Par contre, la réalité du terrain est peu connue, et caractérisée par diverses pratiques nouvelles, souvent peu (ou pas) encadrées par la loi. Un exemple ? Beaucoup de secteurs industriels dans nos régions connaissent des “pics de production”. Pour ces entreprises, le recours aux travailleurs temporaires est la seule solution. Cela présente des avantages en termes de flexibilité, mais aussi des inconvénients comme la précarisation des travailleurs et la difficulté à recruter des agents compétents, lesquels sont plutôt enclins à rechercher des contrats stables. Deux entreprises – Viangros et Léonidas – se sont associées dans le cadre d’un “groupement d’employeurs”, appelé Jobiris, lequel est en mesure d’offrir aux salariés des deux entités du travail à temps plein toute l’année : six mois pour les chocolats, six mois pour la viande.
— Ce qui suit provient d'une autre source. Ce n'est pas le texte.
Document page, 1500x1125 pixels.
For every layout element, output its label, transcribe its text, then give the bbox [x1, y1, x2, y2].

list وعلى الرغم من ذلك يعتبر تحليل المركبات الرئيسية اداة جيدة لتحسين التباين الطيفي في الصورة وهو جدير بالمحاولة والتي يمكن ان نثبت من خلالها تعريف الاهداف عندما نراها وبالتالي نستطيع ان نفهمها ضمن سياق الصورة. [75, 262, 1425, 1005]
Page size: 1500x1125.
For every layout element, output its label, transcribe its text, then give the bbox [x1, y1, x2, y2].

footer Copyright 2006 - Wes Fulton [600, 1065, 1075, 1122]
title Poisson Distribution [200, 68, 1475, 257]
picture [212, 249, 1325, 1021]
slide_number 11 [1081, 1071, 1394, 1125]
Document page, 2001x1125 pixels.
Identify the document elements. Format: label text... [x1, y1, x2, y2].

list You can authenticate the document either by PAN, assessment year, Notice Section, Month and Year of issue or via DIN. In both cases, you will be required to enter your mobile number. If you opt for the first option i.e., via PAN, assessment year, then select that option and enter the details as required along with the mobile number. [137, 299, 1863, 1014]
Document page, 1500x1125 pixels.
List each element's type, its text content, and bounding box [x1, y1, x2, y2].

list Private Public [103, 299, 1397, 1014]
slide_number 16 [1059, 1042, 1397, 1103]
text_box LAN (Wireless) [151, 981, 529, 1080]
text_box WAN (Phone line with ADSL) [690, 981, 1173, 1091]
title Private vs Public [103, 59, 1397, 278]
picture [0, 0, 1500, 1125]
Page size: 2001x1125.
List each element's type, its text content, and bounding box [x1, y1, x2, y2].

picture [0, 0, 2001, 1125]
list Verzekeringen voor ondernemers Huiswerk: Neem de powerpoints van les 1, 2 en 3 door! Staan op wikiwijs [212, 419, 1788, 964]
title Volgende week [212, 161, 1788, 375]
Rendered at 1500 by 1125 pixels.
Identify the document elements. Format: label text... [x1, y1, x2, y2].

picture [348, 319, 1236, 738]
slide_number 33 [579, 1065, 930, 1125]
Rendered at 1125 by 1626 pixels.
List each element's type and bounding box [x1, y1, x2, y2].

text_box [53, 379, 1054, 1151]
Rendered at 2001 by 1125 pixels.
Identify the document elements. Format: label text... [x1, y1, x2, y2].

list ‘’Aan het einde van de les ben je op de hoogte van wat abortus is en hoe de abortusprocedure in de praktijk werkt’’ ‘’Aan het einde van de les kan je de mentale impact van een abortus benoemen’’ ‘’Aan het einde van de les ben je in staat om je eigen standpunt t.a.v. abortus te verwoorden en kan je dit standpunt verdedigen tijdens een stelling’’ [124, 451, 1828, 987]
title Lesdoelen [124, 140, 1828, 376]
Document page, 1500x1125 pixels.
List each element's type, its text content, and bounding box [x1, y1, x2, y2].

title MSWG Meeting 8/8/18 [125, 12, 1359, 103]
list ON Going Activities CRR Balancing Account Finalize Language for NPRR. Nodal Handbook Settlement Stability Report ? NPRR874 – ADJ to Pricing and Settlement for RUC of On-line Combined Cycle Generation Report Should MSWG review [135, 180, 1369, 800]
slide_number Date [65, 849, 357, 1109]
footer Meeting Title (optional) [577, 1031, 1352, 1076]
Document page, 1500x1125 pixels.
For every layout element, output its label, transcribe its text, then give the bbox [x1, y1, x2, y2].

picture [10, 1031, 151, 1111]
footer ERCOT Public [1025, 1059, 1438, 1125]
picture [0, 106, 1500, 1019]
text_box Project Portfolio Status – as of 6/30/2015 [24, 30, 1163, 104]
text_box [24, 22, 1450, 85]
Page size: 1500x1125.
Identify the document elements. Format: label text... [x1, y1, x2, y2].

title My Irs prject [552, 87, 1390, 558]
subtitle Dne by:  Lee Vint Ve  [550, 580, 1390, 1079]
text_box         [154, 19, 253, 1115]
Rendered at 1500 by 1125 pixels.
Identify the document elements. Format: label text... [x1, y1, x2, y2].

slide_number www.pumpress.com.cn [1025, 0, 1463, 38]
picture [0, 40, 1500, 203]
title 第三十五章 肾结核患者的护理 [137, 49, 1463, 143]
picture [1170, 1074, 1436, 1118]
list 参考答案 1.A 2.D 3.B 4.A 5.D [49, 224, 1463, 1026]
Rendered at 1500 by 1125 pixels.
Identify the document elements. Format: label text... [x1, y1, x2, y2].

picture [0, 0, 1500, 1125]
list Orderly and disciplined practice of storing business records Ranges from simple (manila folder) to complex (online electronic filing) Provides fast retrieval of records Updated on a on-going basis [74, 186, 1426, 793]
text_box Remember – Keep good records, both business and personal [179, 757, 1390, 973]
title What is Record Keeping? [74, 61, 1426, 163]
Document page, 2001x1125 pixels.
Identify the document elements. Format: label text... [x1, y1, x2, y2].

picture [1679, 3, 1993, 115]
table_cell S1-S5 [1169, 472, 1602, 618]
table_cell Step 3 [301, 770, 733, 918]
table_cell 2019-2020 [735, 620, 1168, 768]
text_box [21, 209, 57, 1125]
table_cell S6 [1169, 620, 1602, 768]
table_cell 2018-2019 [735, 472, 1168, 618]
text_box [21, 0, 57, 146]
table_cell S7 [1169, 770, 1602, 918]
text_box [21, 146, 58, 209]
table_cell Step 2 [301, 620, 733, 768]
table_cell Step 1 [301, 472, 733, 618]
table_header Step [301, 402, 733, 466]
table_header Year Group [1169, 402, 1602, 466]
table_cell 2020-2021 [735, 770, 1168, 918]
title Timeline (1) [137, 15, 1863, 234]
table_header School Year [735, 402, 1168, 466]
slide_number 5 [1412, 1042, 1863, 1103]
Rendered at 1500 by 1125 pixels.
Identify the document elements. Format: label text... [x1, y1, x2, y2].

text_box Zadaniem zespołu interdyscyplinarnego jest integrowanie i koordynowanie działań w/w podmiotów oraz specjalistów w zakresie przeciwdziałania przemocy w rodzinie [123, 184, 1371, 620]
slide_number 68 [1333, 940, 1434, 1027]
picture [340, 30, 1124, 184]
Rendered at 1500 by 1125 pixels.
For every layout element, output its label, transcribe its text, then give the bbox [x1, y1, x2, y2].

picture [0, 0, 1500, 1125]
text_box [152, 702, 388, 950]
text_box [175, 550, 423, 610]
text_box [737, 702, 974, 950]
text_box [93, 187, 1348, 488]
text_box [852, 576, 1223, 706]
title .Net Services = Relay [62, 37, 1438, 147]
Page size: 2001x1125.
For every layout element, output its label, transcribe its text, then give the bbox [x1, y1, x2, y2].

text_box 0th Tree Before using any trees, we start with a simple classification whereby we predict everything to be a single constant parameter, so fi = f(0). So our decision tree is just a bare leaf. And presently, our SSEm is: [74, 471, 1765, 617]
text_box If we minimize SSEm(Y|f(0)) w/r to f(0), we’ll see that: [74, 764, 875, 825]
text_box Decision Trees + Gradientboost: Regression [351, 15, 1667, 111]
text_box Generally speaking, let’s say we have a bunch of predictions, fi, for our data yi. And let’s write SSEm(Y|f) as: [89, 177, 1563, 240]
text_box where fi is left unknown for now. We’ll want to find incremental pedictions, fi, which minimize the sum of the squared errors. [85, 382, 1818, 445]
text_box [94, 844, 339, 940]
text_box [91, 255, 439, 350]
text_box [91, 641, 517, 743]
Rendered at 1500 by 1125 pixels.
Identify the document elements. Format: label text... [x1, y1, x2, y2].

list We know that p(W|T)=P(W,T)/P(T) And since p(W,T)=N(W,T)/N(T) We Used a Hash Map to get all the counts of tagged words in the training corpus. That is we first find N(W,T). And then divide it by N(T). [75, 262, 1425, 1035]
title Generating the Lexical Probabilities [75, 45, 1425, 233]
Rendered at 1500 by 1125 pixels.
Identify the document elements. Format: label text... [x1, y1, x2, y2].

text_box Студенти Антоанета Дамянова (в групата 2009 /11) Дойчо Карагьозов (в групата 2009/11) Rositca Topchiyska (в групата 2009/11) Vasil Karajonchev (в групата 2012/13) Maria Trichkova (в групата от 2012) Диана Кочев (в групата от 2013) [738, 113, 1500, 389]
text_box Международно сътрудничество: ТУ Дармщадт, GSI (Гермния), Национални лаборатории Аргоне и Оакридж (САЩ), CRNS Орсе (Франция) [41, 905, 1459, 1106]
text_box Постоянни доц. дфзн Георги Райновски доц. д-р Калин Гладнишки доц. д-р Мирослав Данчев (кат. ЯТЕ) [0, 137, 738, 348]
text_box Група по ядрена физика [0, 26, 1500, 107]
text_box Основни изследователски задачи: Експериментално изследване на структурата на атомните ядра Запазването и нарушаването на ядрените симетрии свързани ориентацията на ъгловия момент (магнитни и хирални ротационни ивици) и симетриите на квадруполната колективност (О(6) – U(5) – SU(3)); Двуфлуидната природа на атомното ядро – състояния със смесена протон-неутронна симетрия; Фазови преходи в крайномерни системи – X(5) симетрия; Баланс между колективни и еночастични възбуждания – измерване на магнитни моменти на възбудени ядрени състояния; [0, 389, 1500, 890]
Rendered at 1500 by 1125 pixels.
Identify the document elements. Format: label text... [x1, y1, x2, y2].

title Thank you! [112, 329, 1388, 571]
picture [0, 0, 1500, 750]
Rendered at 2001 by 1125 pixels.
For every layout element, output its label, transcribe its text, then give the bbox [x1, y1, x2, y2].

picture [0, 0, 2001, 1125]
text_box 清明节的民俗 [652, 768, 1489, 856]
Inutile de dire que cette solution agrée et les employeurs et leurs employés. « C’est ce que l’on appelle la mutualisation des ressources humaines », explique le Pr François Pichault, directeur du Lentic.
En collaboration avec des centres de recherches français et hollandais, le Lentic a lancé en 2006 un projet d’investigation basé sur l’observation et l’expérimentation de ces pratiques en la matière, projet financé par l’Union européenne (Flexicurité, mode d’emploi). Trois chercheurs du Lentic, sous la supervision de François Pichault, ont ainsi uni leurs efforts afin de redéfinir – sans idéologie – la notion de flexicurité, mais aussi de repérer les initiatives qui peuvent être rangées sous cette bannière et d’analyser les dispositifs d’emploi innovants. « Comment peut-on faire émerger des processus de mutualisation ?, s’interroge la chercheuse. C’est en partant de ce qui existe ici et ailleurs que notre équipe a pu déterminer des critères favorables et ainsi concevoir un outil pédagogique encadrant l’action des protagonistes du marché du travail. »
Arrivé à son terme, le projet a bien sûr suscité d’autres champs d’investigation et le Lentic, fidèle à sa méthode de “recherche-action”, entend s’engager plus avant afin d’accompagner le processus d’innovation en gestion des ressources humaines. La création d’un “centre de ressources pour emplois partagés” est dans l’air.